EXERCISE DATA section start
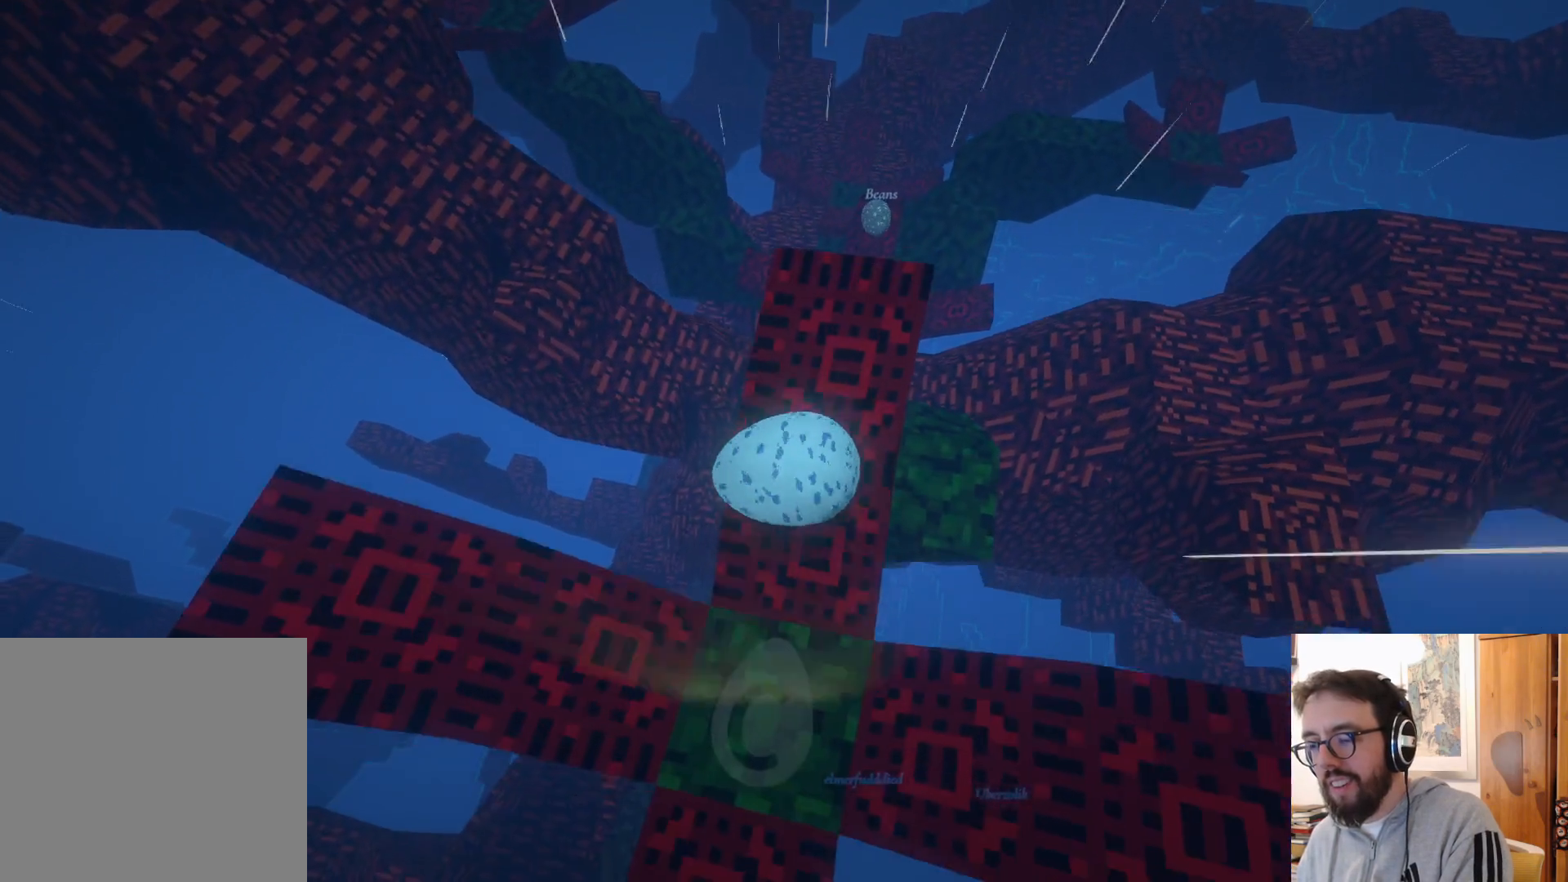
{"dt_ms": 500, "buttons": [], "left_stick": "center", "right_stick": "center", "events": [[500, "left_stick", "center"]]}
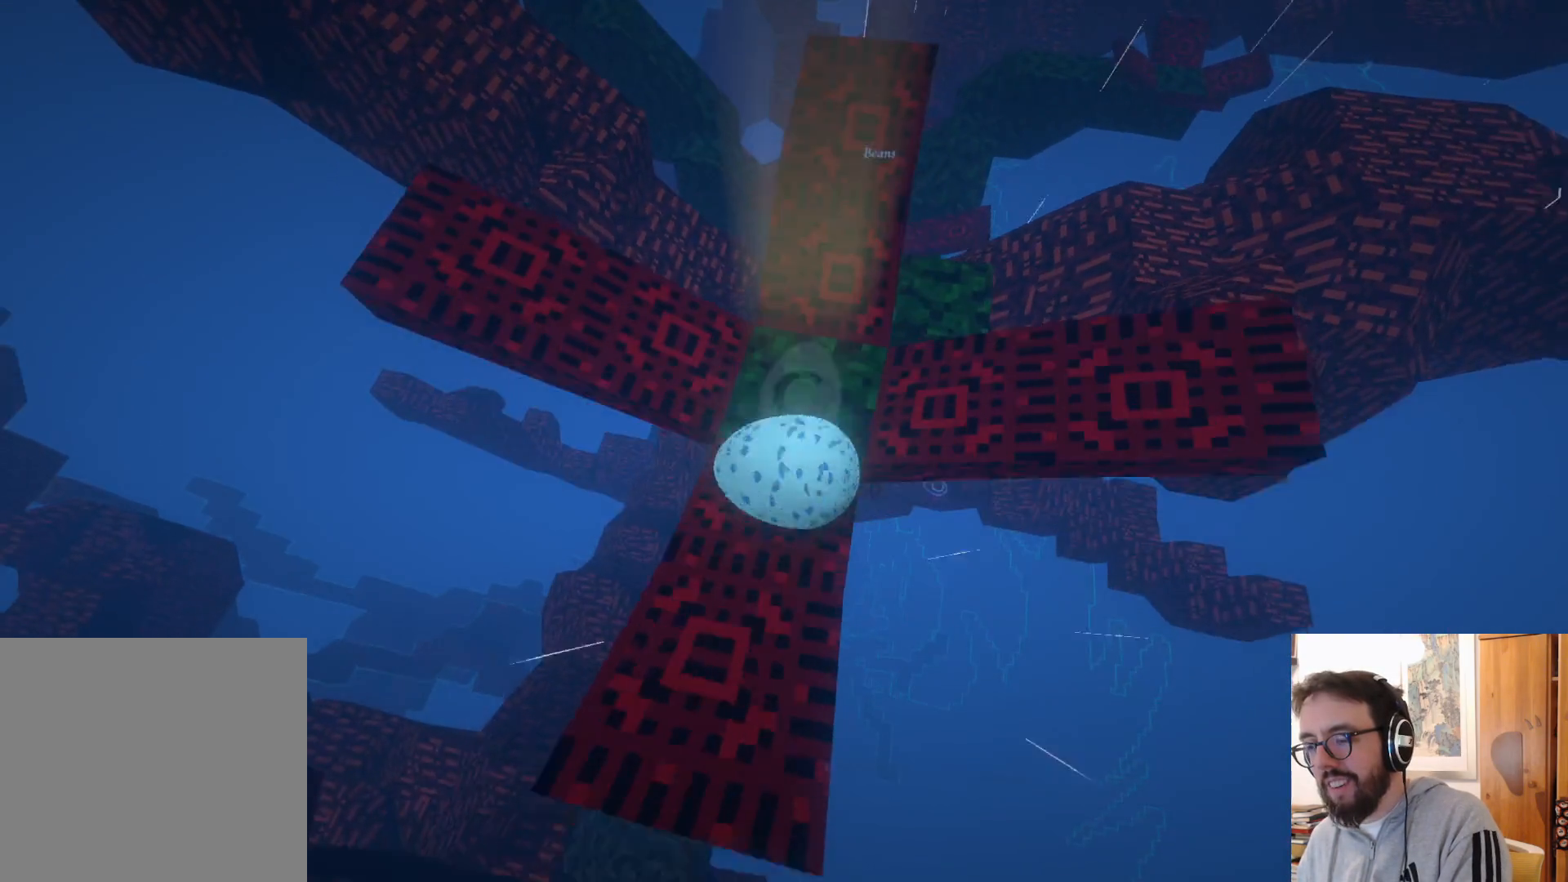
{"dt_ms": 500, "buttons": [], "left_stick": "up-left", "right_stick": "center", "events": [[250, "left_stick", "up-left"]]}
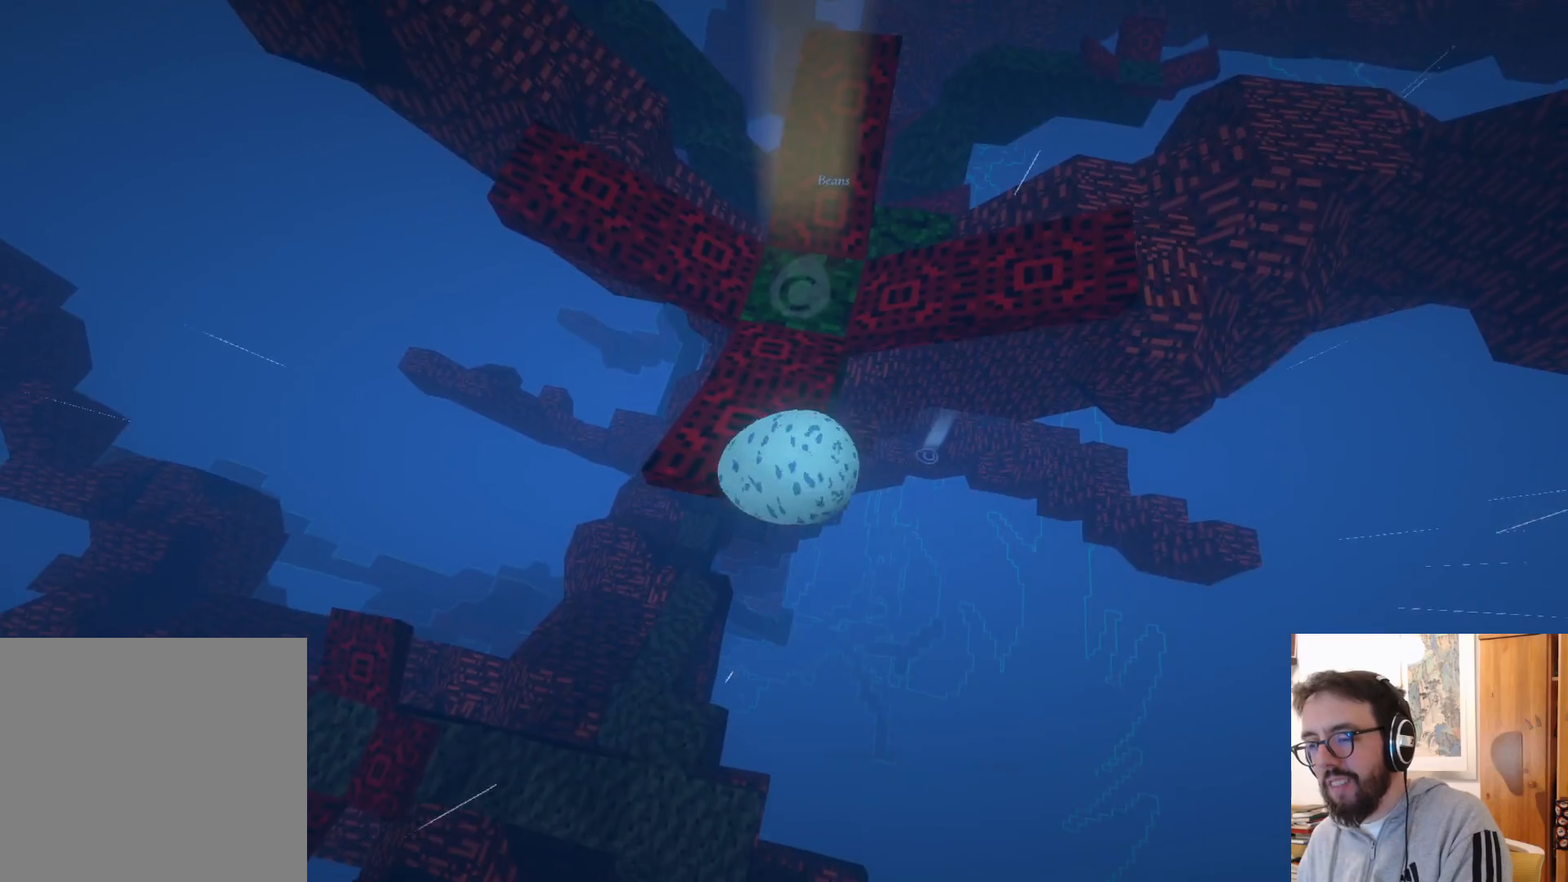
{"dt_ms": 500, "buttons": [], "left_stick": "up", "right_stick": "center", "events": [[184, "left_stick", "up"]]}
EXERCISE DATA section end
▸ WORK TO COMPLETE
What is needed here is an exact transcript of the data above, pictures excluded.

▸ RESPONSE TO THE TASK
{"dt_ms": 500, "buttons": [], "left_stick": "center", "right_stick": "center", "events": [[500, "left_stick", "center"]]}
{"dt_ms": 500, "buttons": [], "left_stick": "up-left", "right_stick": "center", "events": [[250, "left_stick", "up-left"]]}
{"dt_ms": 500, "buttons": [], "left_stick": "up", "right_stick": "center", "events": [[184, "left_stick", "up"]]}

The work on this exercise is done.